然后,这些仅仅是系统调用监听的基础工作。
### 系统调用监听
假设我们想使用 Ptrace 去实现如 OpenBSD 的 [`pledge(2)`][7] 这样的功能,它是 [一个进程承诺只使用一套受限的系统调用][8]。初步想法是,许多程序一般都有一个初始化阶段,这个阶段它们都需要进行许多的系统访问(比如,打开文件、绑定套接字、等等)。初始化完成以后,它们进行一个主循环,在主循环中它们处理输入,并且仅使用所需的、很少的一套系统调用。
在进入主循环之前,可以限制一个进程只能运行它自己所需要的几个操作。如果 [程序有 Bug][9],允许通过恶意的输入去利用这个 Bug这个承诺可以有效地限制漏洞利用的实现。

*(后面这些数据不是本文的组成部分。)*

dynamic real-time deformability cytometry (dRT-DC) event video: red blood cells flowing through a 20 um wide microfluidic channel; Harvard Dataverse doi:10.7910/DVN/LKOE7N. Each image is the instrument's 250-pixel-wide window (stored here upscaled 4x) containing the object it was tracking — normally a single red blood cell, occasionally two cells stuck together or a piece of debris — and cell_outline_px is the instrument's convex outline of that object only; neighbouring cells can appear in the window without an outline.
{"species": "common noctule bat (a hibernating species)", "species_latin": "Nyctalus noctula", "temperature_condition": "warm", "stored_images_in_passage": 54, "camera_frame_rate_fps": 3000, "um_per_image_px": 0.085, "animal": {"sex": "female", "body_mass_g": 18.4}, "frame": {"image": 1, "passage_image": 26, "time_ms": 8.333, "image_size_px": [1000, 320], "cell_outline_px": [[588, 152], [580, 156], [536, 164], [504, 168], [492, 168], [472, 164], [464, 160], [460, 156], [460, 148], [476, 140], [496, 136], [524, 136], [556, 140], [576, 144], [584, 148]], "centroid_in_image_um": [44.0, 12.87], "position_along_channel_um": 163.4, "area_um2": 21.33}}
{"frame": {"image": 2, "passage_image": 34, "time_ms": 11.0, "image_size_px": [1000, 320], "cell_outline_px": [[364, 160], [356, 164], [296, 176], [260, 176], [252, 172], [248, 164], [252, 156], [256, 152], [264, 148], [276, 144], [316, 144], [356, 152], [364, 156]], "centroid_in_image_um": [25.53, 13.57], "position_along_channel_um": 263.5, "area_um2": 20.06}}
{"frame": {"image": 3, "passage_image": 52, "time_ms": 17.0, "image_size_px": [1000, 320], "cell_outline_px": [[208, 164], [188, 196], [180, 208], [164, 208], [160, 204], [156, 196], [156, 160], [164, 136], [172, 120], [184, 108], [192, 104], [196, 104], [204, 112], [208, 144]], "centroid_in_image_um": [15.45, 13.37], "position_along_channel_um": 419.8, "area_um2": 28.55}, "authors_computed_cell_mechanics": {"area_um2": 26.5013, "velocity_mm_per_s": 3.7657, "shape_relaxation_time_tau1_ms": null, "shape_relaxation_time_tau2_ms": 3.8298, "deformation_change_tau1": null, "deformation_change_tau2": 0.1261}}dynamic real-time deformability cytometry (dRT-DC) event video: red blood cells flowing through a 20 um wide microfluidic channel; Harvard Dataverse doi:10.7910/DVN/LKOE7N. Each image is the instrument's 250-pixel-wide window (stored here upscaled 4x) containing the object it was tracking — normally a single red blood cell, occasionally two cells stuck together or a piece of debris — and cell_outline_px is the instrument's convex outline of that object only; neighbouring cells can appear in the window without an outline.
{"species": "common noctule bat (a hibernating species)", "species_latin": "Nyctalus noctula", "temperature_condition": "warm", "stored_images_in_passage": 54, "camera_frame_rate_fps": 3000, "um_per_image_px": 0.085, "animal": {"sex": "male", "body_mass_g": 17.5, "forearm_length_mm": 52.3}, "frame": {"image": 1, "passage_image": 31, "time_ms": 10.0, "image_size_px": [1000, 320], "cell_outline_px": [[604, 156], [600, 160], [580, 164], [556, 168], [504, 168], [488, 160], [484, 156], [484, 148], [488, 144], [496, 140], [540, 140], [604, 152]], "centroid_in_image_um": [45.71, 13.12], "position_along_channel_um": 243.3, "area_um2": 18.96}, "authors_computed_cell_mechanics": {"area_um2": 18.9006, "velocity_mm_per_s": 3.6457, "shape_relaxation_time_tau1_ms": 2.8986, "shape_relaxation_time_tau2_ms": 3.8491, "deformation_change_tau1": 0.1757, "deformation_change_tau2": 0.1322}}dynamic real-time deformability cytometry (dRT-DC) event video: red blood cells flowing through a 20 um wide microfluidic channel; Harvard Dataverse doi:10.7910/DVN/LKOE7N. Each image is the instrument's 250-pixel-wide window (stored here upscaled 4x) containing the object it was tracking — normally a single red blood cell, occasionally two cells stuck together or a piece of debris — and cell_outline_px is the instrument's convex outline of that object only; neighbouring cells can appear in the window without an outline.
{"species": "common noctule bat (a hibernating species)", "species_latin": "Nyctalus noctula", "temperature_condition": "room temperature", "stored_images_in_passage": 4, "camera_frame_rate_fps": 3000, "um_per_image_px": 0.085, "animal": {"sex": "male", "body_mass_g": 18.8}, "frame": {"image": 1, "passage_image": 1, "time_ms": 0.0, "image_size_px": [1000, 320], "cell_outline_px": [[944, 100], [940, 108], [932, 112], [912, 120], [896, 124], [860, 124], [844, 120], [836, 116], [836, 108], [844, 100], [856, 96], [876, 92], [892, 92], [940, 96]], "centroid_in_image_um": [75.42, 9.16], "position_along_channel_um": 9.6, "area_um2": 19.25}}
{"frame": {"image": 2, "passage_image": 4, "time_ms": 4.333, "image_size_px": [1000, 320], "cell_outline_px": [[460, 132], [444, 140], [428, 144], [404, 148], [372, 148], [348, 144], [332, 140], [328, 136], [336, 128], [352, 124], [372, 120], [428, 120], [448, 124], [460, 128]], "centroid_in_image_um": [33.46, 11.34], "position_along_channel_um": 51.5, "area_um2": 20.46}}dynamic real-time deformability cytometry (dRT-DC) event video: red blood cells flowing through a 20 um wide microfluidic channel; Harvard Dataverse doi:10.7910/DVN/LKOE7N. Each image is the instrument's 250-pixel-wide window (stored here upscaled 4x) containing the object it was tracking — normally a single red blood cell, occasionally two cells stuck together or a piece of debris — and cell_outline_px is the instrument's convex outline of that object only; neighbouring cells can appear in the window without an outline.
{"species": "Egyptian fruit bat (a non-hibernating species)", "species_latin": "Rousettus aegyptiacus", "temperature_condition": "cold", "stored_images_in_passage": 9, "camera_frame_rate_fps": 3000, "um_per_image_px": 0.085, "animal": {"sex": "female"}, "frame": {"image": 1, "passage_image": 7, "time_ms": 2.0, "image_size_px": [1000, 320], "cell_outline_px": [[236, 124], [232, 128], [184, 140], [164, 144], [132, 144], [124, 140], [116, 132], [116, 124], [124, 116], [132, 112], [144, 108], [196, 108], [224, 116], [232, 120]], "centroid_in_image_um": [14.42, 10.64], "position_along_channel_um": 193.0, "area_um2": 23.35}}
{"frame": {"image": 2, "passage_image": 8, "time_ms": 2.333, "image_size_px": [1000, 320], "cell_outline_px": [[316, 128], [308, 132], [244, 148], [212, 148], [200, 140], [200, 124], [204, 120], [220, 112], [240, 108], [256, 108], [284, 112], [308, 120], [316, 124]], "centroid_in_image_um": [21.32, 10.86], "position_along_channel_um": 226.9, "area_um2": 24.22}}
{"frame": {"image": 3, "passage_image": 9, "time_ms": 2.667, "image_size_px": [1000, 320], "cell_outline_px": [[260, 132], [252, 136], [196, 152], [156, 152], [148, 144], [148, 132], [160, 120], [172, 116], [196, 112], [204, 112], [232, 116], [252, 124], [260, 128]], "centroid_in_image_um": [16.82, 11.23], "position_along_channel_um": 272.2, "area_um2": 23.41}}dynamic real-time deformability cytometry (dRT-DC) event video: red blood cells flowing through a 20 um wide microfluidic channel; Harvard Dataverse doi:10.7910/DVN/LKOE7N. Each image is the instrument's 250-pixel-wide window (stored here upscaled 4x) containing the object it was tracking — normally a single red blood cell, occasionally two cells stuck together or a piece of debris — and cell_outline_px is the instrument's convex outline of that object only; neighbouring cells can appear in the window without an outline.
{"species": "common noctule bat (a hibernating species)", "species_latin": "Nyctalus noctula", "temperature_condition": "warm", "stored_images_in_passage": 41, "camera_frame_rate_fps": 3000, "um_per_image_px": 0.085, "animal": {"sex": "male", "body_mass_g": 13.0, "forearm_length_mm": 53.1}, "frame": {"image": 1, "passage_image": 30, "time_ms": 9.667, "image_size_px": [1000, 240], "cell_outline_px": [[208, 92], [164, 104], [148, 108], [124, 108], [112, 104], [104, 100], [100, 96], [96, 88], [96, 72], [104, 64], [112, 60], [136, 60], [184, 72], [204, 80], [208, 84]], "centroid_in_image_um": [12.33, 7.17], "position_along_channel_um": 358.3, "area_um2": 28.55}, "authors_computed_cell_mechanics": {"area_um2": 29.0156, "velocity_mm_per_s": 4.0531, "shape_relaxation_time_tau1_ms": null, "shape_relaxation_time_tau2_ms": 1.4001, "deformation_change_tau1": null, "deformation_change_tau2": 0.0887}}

使用与 strace 相同的模型,但不是输出所有的系统调用,我们既能够拦截某些系统调用,也可以在它的行为异常时简单地终止被跟踪进程。终止它很容易:只需要在跟踪器中调用 `exit(2)`。因此,它也可以被设置为去终止被跟踪进程。拦截系统调用和允许子进程继续运行都只是些雕虫小技而已。
最棘手的部分是**当系统调用启动后没有办法去中断它**。进入系统调用之后,当跟踪器从 `wait(2)` 中返回,停止一个系统调用的仅有方式是,发生被跟踪进程终止的情况。
然而,我们不仅可以“搞乱”系统调用的参数,也可以改变系统调用号本身,将它修改为一个不存在的系统调用。返回时,在 `errno` 中 [通过正常的内部信号][10],我们就可以报告一个“友好的”错误信息。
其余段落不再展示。